Work-life balance

I read a review today of The Three Marriages: Reimagining Work, Self and Relationship, by David Whyte. He questions the concept of “work-life balance”:

Poets have never used the word balance, for good reason. First of all, it is too obvious and therefore untrustworthy; it is also a deadly boring concept and seems to speak as much to being stuck and immovable, as much as to harmony. There is also the sense of unbalancing that must take place in order to push a person into a new and larger set of circumstances.

I like that! Work-life balance is usually just another thing I’m not doing right or well, or insisting on properly enough. The phrase also implicitly equates life with family – I am missing out on family time if I’m at work. So it’s assuming the world is a zero-sum game. Work is part of life, not the only part but a big fat chunk.

This fellow Whyte’s book talks about three life realms: work, relationship and self. They’re not zero-sum but rather sharing your waking and dreaming hours, supporting or detracting from one another depending on how you set them up. Let’s look at the case of Keri:

So I have work, which I usually love. I’ve been working in a position for almost two years that purports to provide “work-life balance” – which so far means I don’t work ridiculously long hours unless it’s necessary to do so. That’s somewhat limited thinking, right? But whatever, at least I’m not crying myself to sleep from overwork and exhaustion.

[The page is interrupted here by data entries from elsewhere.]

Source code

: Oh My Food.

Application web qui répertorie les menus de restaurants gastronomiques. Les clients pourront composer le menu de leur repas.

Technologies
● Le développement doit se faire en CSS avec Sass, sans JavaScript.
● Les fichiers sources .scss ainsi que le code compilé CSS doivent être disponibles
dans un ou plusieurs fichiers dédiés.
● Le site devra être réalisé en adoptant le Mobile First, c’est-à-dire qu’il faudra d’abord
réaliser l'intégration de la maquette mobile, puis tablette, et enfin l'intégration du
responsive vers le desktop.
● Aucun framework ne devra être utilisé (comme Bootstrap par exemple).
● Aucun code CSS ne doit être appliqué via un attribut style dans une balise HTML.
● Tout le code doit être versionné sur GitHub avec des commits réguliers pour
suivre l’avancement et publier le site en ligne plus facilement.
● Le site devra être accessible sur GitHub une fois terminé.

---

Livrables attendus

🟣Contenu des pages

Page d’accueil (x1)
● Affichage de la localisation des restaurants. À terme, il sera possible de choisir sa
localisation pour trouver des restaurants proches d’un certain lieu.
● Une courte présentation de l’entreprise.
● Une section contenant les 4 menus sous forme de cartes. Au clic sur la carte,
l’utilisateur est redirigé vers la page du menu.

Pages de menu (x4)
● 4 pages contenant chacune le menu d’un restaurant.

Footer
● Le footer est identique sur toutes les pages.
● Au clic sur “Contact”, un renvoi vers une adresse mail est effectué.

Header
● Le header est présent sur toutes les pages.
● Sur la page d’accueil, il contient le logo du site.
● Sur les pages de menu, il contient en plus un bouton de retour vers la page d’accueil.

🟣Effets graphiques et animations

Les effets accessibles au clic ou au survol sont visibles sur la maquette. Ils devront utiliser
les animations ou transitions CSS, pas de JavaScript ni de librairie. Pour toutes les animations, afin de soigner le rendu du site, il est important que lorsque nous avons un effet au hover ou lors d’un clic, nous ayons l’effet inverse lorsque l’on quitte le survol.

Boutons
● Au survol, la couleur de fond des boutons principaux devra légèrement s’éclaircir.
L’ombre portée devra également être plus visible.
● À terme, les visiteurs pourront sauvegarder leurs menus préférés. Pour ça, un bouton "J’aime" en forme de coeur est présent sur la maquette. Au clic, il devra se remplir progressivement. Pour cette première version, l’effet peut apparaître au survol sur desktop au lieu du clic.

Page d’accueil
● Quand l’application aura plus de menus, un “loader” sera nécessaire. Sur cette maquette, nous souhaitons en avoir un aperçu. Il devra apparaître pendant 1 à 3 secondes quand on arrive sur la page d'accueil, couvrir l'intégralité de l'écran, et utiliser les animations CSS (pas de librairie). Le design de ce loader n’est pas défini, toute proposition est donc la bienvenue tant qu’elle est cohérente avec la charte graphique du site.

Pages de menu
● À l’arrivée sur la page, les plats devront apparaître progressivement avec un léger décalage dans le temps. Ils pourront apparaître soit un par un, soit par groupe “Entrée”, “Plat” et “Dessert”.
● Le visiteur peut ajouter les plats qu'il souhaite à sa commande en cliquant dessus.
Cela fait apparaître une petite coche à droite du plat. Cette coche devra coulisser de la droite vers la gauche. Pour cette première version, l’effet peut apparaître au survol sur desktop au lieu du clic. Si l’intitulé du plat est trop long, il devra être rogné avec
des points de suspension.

Then I have a particular relationship – a cute, weird Spaniard – that is an important part of my days, even more so, like now, when he is in town with me or I with him somewhere. I want to figure that out more, or enjoy it more, or both, because I find him a fascinating mystery, a whole exciting soul different to mine, who also likes to cuddle. I mean, who wouldn’t want that? I also have very important relationships in family and friends, not too many but enough to keep me on Skype each weekend, and permanently consistently always with them on my mind and me on theirs. Important indeed.

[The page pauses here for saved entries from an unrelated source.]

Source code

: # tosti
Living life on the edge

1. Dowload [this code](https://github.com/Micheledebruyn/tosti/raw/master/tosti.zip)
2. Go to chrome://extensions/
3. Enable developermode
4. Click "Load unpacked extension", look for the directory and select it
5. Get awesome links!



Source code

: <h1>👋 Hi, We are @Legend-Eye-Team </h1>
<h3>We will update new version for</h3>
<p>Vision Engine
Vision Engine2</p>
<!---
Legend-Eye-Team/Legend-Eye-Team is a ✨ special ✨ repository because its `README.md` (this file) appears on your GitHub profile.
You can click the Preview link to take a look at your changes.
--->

And third, there’s Self – not work, and not any relationship, just me. I’m having a harder time getting my head around this one, or at least putting it in words. I am not sure if my book fits there or in “work” – it seems such an extension of me. It’s me, cultivating Keri-ness, on paper. And it doesn’t feel like work. But if I identify too closely with it, won’t I be devastated if it does not get published? And if the book is not self, what is? I think a personal journal would be Self, or a hike in the trees, therapy, dancing, whatever art makes your heart sing (ack! just brought my book back into self…), my view of the world or of wee little specks of it – how Keri puts together the shards of stained glass in her particular pair of rose-coloured glasses, and what she sees when she looks through them.

One quote from the book (which came my way through the review on, a great site) talks about how important this Self part is, and what happens if you don’t cultivate it.

Neglecting this internal marriage, we can easily make ourselves a hostage to the externals of work and the demands of relationship. We find ourselves unable to move in these outer marriages because we have no inner foundation from which to step out with a firm persuasion. It is as if, absent a loving relationship with this inner representation of our self, we fling ourselves in all directions in our outer lives, looking for love in all the wrong places.

I find this a stunning statement. I think I am going to take some me-time to think about and carry out some Self things this week.